Lake County drops murder charges against Chicago teens in fatal car burglary
Lake County prosecutors dropped murder charges Thursday against five Chicago teenagers whose accomplice was shot and killed during an attempted car burglary near Old Mill Creek last month.
While reversing a decision that sparked controversy both locally and in the legal community, State's Attorney Michael Nerheim said the facts of the case still support the murder charges.
"However, after full consideration of all the evidence, mitigation presented by defense counsel as well as the wishes of the victim's family, my office has entered into an agreement with defense counsel for the five offenders," Nerheim said in a statement announcing his decision. "This agreement ensures all offenders will be held responsible and face appropriate sentences."
Under the agreement, the only adult charged in the case, 18-year-old Diamond Davis, will plead guilty next week to burglary, a felony, and misdemeanor trespassing, Nerheim said.
The four others, all boys, will have their cases remanded to juvenile court. Nerheim, who had charged the teens as adults, said a plea agreement has been reached with all four, but he declined to elaborate.
It's unclear what type of sentencing recommendations prosecutors will present in each case.
"Due to strict laws governing juvenile courtroom proceedings, my office is unable to give details regarding the charges involving juveniles going forward," he said.
The five were charged under the state's "felony murder" rule after 14-year-old Jaquan Swopes was shot to death by a homeowner who spotted people trying to break into a car on his property in the early morning hours of Aug. 13. The law allows accomplices in some felony cases to be charged with murder if a death occurs during that crime.
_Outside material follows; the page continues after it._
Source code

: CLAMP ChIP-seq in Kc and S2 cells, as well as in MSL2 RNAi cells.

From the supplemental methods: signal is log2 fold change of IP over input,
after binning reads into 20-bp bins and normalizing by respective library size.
Nerheim's decision to bring murder charges was praised by some but criticized by community activists and criminal justice reformers.
Jobi Cates, executive director of Restore Justice Illinois, said people from all walks of life came out against Nerheim's use of the felony murder law.
Her Evanston-based organization has advocated for change in the felony murder law and coordinated a letter-writing campaign in the Old Mill Creek case. Cates said Thursday she plans to write another letter to Nerheim, this one thanking him for listening to the community and reconsidering the case.
"It's very hopeful and very heartening both that the prosecutor took time to slow down and go through the facts of the case and that the community really engaged on this issue," Cates said.
Eric Rinehart, a Lake County defense attorney who hopes to challenge Nerheim in the 2020 election for state's attorney, also criticized Nerheim's initial decision. He reiterated that criticism in a statement Thursday.
"The office charged first and investigated later, the opposite of what should have been done," Rinehart said. "Thankfully, it now appears that public pressure from our community has caused the office to retreat."
Friends and family of Diamond Davis attended her court appearance Thursday afternoon but did not address the media.
Nerheim said the five teenagers admitted they were in the Old Mill Creek area Aug. 13 to commit a car burglary and had driven there in a car stolen from Wilmette days earlier.
The 75-year-old homeowner told investigators he was in bed when he noticed headlights moving up his driveway about 1:15 a.m. After the vehicle turned around to face the road, "several occupants" got out and approached the house, Nerheim said. That's when the man armed himself with a legally registered handgun and went outside.
The homeowner, who has not been charged, told police he announced his presence and shouted for the teens to leave his property. Nerheim said the man told police that "several" offenders then moved quickly toward him, one "carrying an object." The homeowner fired several shots "to try and scare the offenders away," telling investigators he feared for his safety and the safety of his wife, Nerheim said. One of the shots struck Swopes in the head.
Investigators later recovered a 10-inch-long hunting knife on the driveway and a cellphone with pinned GPS coordinates of other homes near Old Mill Creek, Nerheim said.
After the shooting, the six teenagers left in a vehicle. They stopped near an accident scene in Gurnee, where one of the boys got out with Swopes to seek medical attention. The other four drove away, leading police on a high-speed chase from Gurnee to Chicago, where the remaining teens were apprehended. Nerheim said they told police they fled because "they didn't want to go back to jail."
"It is time for these offenders to understand the seriousness of their actions and face the consequences," Nerheim said Thursday. "If they choose to continue to follow the troubled path they are currently on, it will end in only one of two ways -- either with another tragic funeral or with more involvement with the criminal justice system. My hope is they will learn from this tragedy, and take this opportunity to be rehabilitated."